Have there been other changes performed on the system that has addressed the issue? If conditions are met, then the change is applied. Applying the change to the production system would again require a submission-and-approval process, which would take even more time to fully accomplish. Implementing even a minor improvement is a long and grueling process. One cannot be blamed for thinking, it’s not worth it.
Kaizen in the Japanese office
Change the environment to change yourself
Self-improvement can only take you to a certain point without an outside stimulus. If the environment is not conducive for one’s improvement or self-growth, even with the desire and will to undergo betterment, there will always come a point that one will be limited by external reasons.
This was a crucial talking point by the company board member during the seminar for staff members who joined the company mid-career. He suggested that there are those who find themselves constrained by a multitude of factors preventing any sort of personal development.
He likened the situation to someone being confined into a room or a box with a ceiling.

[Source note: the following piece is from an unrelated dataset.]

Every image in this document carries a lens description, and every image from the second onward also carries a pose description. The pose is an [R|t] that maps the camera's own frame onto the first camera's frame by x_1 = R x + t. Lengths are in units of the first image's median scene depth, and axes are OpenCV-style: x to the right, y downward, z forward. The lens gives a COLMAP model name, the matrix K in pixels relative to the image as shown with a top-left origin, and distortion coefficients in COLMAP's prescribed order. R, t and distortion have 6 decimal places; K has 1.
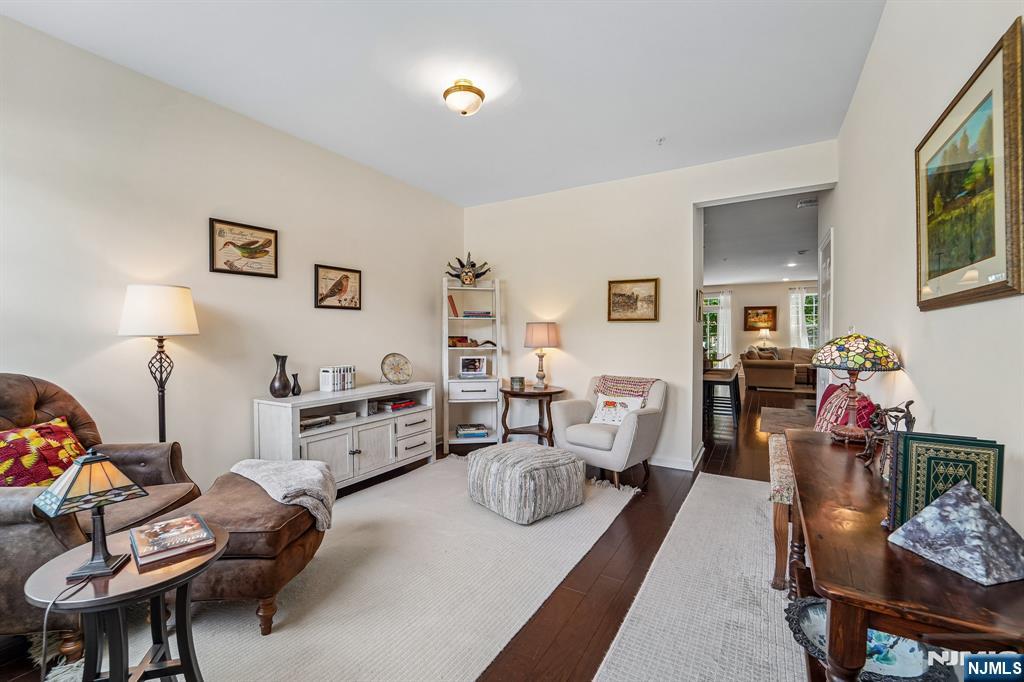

It doesn’t matter how high the ceiling is; the fact that one’s jumping capability is restricted by something tells us that you can never know how much higher one could soar beyond the boundaries. He mentioned that the company allows its employees to fully achieve his or her own limits by removing that which restricts them from doing so – the figurative ceiling. For me, that ceiling was the workplace system and environment at my old job.
From the simplest and most straightforward self-improvement like bettering my Japanese language skill, to the most demanding and most complicated technical aspects of the job, I was given the opportunity to continually pursue ways and methods to improve myself. The best thing is that I no longer have to deal with this on my own. In my workplace, one is encouraged to seek the help of others. This reliability towards each other is a fundamental aspect of the Japanese group mentality.
As mentioned before, one is expected to continually improve upon the process in the Japanese workplace. Faced with a problem, one can seek out solutions or offer to try out new things however small it may be. Of course, one cannot just expect to change the current process just because one believes to have found a better way. Expect scrutiny – a rather strict one at that. You have to be able to justify why your proposed idea would improve upon the current one. Moreover, time is of the essence. You do not have the luxury of spending a significant amount of time researching for better ways of dealing with a specific problem.
In my experience, what works for the meantime is the best method, however unconventional it may be. Given the short amount of time available to complete one’s research, the challenge is to make the crucial decision on whether or not to carry out the proceeding proposition for the improvement of the process. Within my development team, there is a consensus to stop midway through if results or conclusions are nowhere in sight after a certain period. If given the opportunity to do so, I hope to make bigger changes in the development team’s work process. At the moment, I can only suggest minor improvements not requiring a big commitment in time and effort. Despite that, improvements, however small it may be, are still improvements. A stark contrast to my past work experiences.
I wouldn’t go as far to say that I was actively seeking for kaizen. At the very least, I was looking for someplace where self-improvement is encouraged. It just so happens that companies with such an environment are more common in Japan than anywhere else I have ever worked at.
While working in a Japanese company, there is always this notion of continuous improvement which you are always subjected to. It gives you the drive to strive beyond what is necessary, to work hard for something in which you will eventually achieve a sense of pride and accomplishment.